Trump Forced To Keep Staff Because No One Else Wants To Work For Him
Rumors that big changes could be coming for Trump’s team have circulated for weeks. But President Trump is facing serious challenges in restructuring a White House, and it’s not for the lack of talented people out there.
Republicans say the problems mean that Trump, an outsider who basically took over the party, is still viewed with suspicion in establishment circles.
“The talent pool is shrinking, because who wants to sign up for crazy?” said Michael Steele, the former chairman of the Republican National Committee (RNC).
“Nobody wants to step into a situation where you’re flying by the seat of your pants and don’t know whether what you just said will hold up from one news cycle to the next,” he added. “Nobody is going to be lining up for positions with that much uncertainty.”
The abrupt resignation of White House communications director Michael Dubke, who handed in his papers before Trump’s foreign trip, highlights the president’s dilemma.
Dubke’s departure, which was only announced on Tuesday, comes amid hand-wringing by Republicans over the trajectory of the GOP president, who has seen his approval numbers sag.
Investigations by congressional panels and a new special prosecutor looking into Russia’s role in last year’s presidential election have slowed Trump’s agenda and repeatedly thrown the administration off balance.
So has the general turbulence on Team Trump, which has struggled to put together a consistent message — in part because of the Trump’s own tendency to go off script.
Corey Lewandowski, Trump’s combative former campaign manager, and ex-deputy campaign chief David Bossie are rumored to be under consideration to operate a so-called war room to deal with the deepening Russia controversy.

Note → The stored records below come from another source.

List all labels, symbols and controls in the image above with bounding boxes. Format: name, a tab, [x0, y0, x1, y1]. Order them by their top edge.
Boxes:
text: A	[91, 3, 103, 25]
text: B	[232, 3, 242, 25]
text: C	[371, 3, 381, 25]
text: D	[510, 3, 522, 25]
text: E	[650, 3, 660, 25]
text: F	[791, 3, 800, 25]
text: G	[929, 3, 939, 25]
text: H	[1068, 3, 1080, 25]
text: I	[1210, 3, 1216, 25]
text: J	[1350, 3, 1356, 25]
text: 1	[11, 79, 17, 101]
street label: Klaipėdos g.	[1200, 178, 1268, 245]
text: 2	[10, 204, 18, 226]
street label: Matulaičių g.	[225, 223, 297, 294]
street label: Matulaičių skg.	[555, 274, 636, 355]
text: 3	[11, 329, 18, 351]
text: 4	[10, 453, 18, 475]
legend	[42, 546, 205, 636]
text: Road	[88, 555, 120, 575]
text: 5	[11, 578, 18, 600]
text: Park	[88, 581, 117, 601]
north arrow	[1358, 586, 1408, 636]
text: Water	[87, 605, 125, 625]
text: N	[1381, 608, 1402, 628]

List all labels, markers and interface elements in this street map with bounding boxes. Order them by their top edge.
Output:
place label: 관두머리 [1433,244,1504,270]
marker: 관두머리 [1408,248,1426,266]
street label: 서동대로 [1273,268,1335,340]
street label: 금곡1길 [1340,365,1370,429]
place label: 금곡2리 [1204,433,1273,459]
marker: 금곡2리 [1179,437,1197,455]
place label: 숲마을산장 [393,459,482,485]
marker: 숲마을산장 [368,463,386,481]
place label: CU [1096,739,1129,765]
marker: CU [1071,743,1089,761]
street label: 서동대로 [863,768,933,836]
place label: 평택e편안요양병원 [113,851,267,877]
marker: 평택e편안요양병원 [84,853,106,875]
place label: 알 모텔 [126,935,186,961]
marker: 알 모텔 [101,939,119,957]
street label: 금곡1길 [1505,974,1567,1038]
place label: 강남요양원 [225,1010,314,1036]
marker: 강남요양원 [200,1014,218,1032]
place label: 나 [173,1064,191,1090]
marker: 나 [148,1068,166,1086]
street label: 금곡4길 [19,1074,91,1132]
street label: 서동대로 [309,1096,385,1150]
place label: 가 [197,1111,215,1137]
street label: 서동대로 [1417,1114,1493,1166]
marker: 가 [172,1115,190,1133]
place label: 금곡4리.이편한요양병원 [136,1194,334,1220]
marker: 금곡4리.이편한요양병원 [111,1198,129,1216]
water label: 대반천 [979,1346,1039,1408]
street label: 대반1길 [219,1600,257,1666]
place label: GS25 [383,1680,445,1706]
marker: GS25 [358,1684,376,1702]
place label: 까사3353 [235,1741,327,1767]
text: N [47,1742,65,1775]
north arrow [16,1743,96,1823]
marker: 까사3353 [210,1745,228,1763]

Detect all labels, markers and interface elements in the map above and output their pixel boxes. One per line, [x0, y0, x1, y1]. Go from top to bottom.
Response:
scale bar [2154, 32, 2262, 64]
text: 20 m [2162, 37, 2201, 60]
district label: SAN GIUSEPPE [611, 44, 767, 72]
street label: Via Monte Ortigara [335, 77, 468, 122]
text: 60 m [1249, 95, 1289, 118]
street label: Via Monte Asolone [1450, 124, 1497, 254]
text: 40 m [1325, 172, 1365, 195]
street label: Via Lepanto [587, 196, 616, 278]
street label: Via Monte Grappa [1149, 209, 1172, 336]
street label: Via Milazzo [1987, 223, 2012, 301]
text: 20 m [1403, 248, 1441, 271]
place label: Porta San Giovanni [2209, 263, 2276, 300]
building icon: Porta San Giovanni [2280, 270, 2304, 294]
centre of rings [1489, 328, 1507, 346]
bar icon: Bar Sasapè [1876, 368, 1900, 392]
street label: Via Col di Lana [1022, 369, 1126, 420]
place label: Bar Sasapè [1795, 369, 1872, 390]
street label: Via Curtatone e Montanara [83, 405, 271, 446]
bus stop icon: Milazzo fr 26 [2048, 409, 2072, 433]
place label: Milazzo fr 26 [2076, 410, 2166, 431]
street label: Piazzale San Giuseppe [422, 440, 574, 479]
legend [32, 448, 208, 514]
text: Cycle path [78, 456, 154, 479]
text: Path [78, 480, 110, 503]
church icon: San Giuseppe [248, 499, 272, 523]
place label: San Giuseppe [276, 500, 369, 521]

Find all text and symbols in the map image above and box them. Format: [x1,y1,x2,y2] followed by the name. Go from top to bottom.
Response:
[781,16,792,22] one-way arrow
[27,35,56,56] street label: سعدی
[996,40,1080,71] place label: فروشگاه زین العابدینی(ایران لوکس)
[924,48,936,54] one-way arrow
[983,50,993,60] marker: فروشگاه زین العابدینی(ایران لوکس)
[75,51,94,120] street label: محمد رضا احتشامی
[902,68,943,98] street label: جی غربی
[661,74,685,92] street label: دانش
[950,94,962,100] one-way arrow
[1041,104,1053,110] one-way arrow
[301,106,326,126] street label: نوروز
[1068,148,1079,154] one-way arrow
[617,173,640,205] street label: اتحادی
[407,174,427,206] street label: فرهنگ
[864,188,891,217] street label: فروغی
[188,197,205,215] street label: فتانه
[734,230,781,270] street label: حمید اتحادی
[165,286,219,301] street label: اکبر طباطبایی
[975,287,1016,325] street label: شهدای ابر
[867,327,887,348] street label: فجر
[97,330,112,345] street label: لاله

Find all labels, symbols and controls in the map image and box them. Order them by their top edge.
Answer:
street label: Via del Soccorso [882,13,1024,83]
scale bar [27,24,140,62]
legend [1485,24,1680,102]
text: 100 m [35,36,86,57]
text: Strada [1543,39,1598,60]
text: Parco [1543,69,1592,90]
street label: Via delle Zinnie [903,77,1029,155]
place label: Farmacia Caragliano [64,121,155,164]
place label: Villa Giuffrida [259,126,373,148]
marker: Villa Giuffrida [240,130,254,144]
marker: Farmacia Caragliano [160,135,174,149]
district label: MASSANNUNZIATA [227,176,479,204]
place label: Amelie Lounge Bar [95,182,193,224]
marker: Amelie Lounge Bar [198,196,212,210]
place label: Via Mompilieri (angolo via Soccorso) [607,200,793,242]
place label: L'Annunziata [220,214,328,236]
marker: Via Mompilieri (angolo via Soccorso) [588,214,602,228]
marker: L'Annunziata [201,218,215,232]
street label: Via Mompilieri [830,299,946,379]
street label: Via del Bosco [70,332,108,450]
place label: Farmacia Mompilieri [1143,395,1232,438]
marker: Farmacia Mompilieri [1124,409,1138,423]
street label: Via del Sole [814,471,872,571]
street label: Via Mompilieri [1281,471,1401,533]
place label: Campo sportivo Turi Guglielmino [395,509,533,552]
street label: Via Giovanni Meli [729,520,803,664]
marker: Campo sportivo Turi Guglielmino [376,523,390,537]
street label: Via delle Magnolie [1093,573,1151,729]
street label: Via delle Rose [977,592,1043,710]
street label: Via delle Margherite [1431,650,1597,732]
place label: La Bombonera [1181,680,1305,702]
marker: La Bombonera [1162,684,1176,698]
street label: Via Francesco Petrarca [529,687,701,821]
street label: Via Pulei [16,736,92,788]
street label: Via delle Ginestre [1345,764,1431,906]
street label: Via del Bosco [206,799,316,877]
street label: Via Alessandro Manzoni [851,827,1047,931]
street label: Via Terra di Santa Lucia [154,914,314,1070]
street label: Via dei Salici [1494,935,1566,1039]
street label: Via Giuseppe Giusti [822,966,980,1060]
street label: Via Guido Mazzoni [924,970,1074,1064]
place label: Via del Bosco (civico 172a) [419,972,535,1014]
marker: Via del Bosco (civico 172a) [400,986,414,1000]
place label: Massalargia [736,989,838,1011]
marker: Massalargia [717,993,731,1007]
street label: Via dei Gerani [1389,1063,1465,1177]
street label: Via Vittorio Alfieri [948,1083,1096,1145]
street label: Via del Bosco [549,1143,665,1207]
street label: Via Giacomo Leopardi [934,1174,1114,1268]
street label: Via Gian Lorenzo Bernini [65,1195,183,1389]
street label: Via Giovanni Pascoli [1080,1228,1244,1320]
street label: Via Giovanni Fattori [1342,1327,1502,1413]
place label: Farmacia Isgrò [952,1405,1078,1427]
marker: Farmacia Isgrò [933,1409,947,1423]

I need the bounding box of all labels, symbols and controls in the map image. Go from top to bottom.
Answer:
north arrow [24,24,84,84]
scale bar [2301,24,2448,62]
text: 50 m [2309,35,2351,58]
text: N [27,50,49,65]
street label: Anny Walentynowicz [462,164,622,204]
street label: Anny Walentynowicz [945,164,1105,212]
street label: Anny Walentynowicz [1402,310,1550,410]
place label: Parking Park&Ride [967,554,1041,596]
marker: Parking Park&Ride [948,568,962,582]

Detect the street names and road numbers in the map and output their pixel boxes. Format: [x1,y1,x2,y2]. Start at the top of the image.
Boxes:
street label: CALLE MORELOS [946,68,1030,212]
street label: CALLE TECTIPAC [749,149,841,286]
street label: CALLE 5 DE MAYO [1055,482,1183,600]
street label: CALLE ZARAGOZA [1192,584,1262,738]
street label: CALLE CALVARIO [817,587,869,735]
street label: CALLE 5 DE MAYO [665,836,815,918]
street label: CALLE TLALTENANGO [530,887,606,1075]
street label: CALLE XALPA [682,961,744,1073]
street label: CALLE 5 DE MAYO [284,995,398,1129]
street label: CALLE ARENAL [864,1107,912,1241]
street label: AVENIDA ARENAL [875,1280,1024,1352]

But it is unclear whether he would be able to get the administration on track.
Political experts doubt it, arguing Trump himself must set the ship straight with his own behavior.
“I don’t foresee any staff changes having an impact on the trajectory of this administration,” said Ryan Williams, a former adviser to 2012 GOP presidential nominee Mitt Romney. “You cannot retool the communications operation unless the principal retools.”
Trump has repeatedly undercut his own team, sending advisers out to defend impossible positions or contradicting his spokespeople on key issues, often resulting in days of crisis management.